Ambulance services in northeast England are installing closed circuit television (CCTV) cameras in their vehicles because of an increase in attacks on paramedics by patients who are being treated.
Alun Ross, a paramedic who was punched in the face by a drunk and drug-fuelled patient, welcomed the North East Ambulance Service’s decision to install security cameras in vehicles. "I would like to think the cameras would act as a deterrent, and installing the equipment can only be a good thing,” he said.
Emergency crews now see abuse as part of their job, said Ross, who, in addition to being punched in the face, has been bombarded with verbal abuse on a frequent basis. The security cameras “will certainly make me feel a lot more safer at work, and it will hopefully help take cases to court," he added.
Brian Dodds, a County Durham paramedic who was attacked by a patient he was delivering to an emergency room, joins Ross in praising the decision. Dodds said the patient’s attack was violent enough that had to use self-defense to protect himself. Since that incident, “every time I go into a patient’s house I always look to see where there is an emergency exit in case a problem arises and I need to get out,” he added.

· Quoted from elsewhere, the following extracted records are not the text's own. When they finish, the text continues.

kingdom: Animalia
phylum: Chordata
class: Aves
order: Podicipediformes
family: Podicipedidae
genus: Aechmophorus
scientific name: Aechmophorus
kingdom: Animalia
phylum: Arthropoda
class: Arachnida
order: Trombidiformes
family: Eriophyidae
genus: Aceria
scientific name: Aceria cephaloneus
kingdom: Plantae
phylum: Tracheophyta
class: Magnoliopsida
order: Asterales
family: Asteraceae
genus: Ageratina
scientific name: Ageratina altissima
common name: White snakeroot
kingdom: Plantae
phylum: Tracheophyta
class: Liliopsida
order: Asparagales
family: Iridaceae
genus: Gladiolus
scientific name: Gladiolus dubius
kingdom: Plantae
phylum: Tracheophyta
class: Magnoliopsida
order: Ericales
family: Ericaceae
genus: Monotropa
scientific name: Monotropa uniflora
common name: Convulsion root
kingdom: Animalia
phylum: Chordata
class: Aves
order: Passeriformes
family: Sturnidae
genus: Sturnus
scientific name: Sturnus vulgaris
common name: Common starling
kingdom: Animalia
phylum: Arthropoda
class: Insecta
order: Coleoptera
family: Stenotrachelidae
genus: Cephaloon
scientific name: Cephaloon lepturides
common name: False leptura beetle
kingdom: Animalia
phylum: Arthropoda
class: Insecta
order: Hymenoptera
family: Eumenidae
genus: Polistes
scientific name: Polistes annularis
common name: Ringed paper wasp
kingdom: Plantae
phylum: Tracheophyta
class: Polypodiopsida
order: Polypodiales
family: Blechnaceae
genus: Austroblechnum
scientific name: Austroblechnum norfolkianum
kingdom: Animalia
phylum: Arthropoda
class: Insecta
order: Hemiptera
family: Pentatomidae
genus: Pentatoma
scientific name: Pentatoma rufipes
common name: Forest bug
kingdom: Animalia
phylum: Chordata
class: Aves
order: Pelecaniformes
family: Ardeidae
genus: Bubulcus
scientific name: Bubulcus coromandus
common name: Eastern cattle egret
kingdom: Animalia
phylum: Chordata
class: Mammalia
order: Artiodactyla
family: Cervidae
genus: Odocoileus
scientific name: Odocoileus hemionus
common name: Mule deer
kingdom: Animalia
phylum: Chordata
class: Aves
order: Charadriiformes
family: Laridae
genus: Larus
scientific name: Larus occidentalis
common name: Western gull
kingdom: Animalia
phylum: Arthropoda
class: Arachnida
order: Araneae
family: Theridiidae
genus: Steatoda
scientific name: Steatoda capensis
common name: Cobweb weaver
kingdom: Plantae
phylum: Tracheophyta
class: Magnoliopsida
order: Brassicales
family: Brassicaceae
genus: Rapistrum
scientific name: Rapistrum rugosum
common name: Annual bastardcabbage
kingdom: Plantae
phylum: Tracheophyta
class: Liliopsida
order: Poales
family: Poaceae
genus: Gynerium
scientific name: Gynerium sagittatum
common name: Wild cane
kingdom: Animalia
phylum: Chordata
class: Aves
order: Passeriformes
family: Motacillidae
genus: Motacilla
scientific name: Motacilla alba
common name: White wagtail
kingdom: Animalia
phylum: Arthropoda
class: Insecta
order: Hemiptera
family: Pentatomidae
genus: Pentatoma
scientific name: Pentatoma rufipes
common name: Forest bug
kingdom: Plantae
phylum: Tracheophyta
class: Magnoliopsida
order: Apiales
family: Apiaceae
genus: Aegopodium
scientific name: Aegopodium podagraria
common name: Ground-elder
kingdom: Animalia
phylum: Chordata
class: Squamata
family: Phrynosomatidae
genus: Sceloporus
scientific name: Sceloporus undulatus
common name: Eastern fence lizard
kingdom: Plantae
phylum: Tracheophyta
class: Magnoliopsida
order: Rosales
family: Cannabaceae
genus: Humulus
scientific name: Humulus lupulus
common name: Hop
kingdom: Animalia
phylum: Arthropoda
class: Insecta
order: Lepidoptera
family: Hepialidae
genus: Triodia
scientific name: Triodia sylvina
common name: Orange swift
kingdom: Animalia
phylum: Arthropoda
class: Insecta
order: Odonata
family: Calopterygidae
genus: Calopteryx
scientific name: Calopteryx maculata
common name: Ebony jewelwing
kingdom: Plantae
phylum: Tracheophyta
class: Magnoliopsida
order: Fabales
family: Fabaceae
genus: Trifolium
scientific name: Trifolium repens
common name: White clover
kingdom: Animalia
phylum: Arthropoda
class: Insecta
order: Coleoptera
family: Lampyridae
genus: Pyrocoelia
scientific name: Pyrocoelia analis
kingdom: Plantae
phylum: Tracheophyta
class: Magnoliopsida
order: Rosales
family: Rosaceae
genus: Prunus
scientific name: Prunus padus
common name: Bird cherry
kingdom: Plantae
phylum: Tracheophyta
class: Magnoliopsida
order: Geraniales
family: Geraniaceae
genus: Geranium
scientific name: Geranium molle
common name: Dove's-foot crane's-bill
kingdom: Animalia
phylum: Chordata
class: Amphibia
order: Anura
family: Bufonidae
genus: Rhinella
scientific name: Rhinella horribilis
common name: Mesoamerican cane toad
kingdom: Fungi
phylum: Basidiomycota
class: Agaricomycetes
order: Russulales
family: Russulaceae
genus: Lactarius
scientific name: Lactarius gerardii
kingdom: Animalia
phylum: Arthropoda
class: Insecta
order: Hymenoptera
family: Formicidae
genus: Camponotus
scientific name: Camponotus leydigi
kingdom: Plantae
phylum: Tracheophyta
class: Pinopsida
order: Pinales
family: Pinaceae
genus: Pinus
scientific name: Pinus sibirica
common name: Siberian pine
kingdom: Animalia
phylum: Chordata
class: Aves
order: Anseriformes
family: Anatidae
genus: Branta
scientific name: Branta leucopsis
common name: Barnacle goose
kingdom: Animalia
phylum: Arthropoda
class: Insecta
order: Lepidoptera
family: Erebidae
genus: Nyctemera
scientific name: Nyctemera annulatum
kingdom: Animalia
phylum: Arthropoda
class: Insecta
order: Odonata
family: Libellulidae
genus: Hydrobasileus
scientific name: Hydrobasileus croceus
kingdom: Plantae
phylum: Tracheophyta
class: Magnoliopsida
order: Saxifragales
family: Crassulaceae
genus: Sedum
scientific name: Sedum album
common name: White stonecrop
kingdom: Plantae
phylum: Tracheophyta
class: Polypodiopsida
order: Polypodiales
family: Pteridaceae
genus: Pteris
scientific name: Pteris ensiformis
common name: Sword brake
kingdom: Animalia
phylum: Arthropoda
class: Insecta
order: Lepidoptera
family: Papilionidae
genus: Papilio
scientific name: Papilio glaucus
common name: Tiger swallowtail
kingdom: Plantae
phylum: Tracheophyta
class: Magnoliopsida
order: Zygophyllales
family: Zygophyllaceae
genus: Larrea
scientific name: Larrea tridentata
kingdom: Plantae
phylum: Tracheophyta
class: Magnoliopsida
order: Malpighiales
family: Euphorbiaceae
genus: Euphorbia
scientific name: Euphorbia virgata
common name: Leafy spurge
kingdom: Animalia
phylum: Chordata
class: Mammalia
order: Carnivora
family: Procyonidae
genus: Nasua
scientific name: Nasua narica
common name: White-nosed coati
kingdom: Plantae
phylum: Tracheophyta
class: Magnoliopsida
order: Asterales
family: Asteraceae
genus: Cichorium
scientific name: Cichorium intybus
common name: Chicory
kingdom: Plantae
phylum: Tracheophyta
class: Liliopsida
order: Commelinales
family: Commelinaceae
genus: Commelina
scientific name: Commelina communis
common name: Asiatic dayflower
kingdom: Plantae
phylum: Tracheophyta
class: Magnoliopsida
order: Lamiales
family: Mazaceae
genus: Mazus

Under the plan, all new ambulance vehicles will be fitted with the surveillance equipment, which records 24 hours a day seven days a week. Only two ambulance service staffers will have access to the video footage, which will be used to provide proof in any subsequent court cases, ambulance officials say.
However, there has been some concern among the paramedics that the cameras will be used to observe staff, a concern Dodds dismisses. “They (the cameras) are not being put in place to spy on members of staff, but to protect them against violence,” he said.